#### What the exercise asks
In the entries below, find each line bearing the string "your" and copy it.

──────────

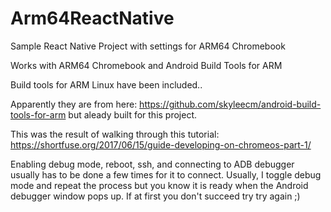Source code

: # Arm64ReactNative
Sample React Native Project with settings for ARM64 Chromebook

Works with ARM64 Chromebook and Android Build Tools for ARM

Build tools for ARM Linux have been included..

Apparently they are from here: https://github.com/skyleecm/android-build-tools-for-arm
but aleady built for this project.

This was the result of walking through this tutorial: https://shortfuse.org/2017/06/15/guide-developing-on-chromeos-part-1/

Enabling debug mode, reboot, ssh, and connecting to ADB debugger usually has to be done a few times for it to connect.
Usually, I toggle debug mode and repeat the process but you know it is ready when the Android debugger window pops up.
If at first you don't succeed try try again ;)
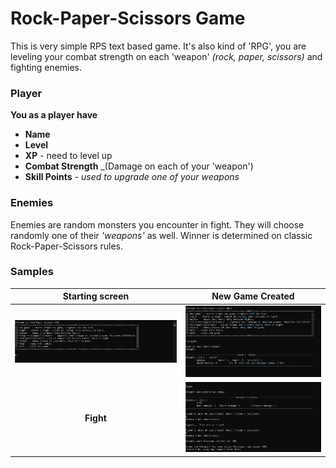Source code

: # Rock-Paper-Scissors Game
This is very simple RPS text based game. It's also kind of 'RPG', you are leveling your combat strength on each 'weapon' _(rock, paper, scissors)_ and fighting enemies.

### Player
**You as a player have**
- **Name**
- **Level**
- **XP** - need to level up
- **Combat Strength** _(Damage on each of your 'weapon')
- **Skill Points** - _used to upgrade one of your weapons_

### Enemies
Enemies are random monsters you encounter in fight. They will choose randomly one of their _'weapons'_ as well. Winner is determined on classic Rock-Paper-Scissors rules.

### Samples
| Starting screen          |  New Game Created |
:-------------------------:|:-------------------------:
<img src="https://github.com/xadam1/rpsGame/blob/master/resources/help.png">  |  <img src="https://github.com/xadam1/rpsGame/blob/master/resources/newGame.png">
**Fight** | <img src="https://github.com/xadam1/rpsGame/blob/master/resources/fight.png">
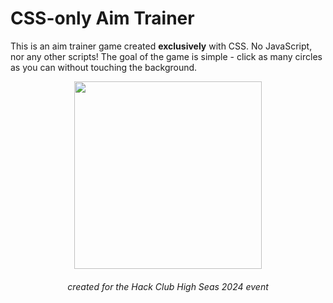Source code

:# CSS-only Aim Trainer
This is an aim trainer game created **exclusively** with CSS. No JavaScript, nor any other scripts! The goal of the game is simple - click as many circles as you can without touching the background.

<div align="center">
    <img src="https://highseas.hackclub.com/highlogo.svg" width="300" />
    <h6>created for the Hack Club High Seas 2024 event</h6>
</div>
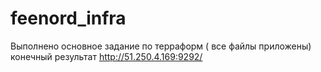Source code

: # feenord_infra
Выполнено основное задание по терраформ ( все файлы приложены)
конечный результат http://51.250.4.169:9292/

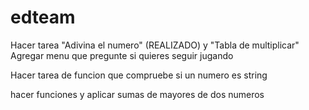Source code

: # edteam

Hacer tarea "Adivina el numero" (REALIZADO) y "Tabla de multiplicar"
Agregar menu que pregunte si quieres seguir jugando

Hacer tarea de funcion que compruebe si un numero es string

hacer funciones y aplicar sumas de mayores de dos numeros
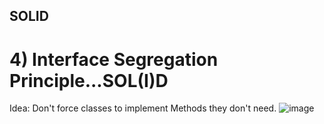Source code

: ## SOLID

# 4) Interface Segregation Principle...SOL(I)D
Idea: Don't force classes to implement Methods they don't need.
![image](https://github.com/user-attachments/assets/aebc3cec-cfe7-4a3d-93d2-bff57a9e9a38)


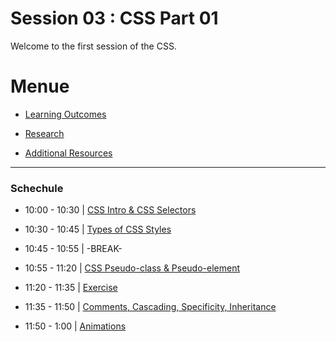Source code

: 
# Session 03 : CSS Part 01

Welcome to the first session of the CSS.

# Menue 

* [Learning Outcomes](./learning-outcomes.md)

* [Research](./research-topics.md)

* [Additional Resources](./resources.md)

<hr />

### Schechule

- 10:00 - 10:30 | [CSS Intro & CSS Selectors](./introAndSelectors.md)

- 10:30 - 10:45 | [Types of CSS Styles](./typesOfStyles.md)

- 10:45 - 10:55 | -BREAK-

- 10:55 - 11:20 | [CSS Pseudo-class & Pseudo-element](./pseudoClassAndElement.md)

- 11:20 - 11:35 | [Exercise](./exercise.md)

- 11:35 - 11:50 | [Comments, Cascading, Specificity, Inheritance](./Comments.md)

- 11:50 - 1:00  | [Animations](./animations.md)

──────────

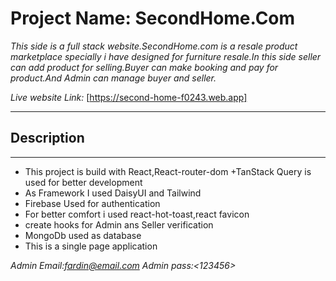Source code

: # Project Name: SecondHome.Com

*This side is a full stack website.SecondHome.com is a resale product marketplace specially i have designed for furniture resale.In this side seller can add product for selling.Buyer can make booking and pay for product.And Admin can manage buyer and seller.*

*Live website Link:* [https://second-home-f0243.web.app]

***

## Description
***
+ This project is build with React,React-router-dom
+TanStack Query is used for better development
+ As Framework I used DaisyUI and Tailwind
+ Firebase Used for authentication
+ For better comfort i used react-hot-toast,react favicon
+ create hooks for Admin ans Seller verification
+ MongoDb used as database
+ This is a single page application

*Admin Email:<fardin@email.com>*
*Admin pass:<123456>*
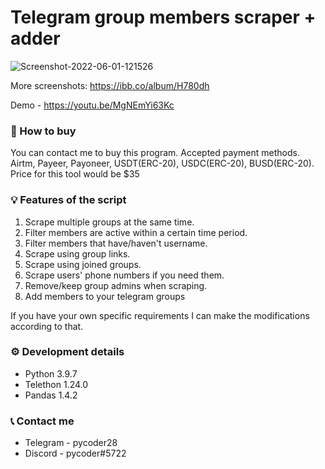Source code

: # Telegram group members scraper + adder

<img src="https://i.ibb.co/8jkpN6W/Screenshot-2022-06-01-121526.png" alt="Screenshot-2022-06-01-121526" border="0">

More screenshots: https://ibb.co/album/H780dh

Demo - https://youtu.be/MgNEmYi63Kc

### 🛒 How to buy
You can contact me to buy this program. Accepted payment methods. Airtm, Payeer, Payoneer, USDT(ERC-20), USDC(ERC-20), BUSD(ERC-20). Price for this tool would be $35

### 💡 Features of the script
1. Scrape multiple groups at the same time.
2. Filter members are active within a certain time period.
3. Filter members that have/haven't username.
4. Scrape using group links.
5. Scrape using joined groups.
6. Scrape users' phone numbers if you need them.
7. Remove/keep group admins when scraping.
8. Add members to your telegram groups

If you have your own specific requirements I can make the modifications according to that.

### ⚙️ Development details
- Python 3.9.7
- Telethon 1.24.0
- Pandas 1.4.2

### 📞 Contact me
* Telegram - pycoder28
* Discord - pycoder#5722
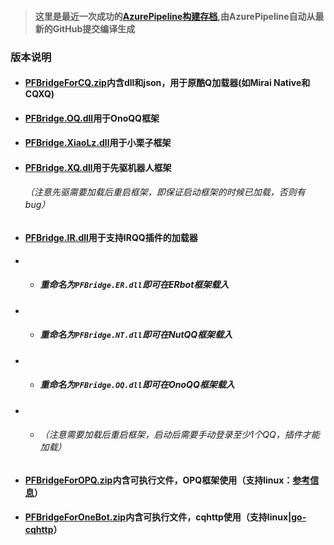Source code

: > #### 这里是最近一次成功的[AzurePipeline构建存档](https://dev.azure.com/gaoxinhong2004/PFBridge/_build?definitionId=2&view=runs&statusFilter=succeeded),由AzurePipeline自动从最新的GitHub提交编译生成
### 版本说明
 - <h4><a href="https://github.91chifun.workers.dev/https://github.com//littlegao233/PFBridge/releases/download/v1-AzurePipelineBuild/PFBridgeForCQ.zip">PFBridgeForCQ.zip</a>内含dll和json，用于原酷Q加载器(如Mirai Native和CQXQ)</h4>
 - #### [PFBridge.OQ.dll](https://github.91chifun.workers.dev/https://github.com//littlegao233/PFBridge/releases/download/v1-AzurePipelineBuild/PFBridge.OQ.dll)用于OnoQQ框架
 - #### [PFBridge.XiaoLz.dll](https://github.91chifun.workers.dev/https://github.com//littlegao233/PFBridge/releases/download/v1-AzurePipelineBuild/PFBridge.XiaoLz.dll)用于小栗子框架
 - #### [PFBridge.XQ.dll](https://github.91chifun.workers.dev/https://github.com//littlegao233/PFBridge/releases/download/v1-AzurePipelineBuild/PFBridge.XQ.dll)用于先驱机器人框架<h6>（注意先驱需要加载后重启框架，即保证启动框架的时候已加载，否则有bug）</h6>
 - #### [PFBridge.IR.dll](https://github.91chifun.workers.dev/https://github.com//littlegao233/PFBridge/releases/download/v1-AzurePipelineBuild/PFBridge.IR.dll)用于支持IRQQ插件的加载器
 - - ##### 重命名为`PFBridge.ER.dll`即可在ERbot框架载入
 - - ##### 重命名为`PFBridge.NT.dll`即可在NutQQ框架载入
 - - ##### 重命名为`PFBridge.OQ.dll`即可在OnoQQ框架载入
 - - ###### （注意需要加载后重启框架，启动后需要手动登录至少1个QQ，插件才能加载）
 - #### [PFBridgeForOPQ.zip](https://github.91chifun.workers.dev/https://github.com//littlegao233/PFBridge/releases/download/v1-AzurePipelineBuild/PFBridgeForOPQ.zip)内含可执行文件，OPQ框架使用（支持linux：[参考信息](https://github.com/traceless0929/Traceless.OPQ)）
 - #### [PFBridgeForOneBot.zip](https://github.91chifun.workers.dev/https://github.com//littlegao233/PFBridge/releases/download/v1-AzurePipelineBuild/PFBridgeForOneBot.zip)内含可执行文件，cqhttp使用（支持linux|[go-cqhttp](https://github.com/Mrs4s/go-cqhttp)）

──────────

#### Answer space
This is very simple RPS text based game. It's also kind of 'RPG', you are leveling your combat strength on each 'weapon' _(rock, paper, scissors)_ and fighting enemies.
- **Combat Strength** _(Damage on each of your 'weapon')
- **Skill Points** - _used to upgrade one of your weapons_
8. Add members to your telegram groups
If you have your own specific requirements I can make the modifications according to that.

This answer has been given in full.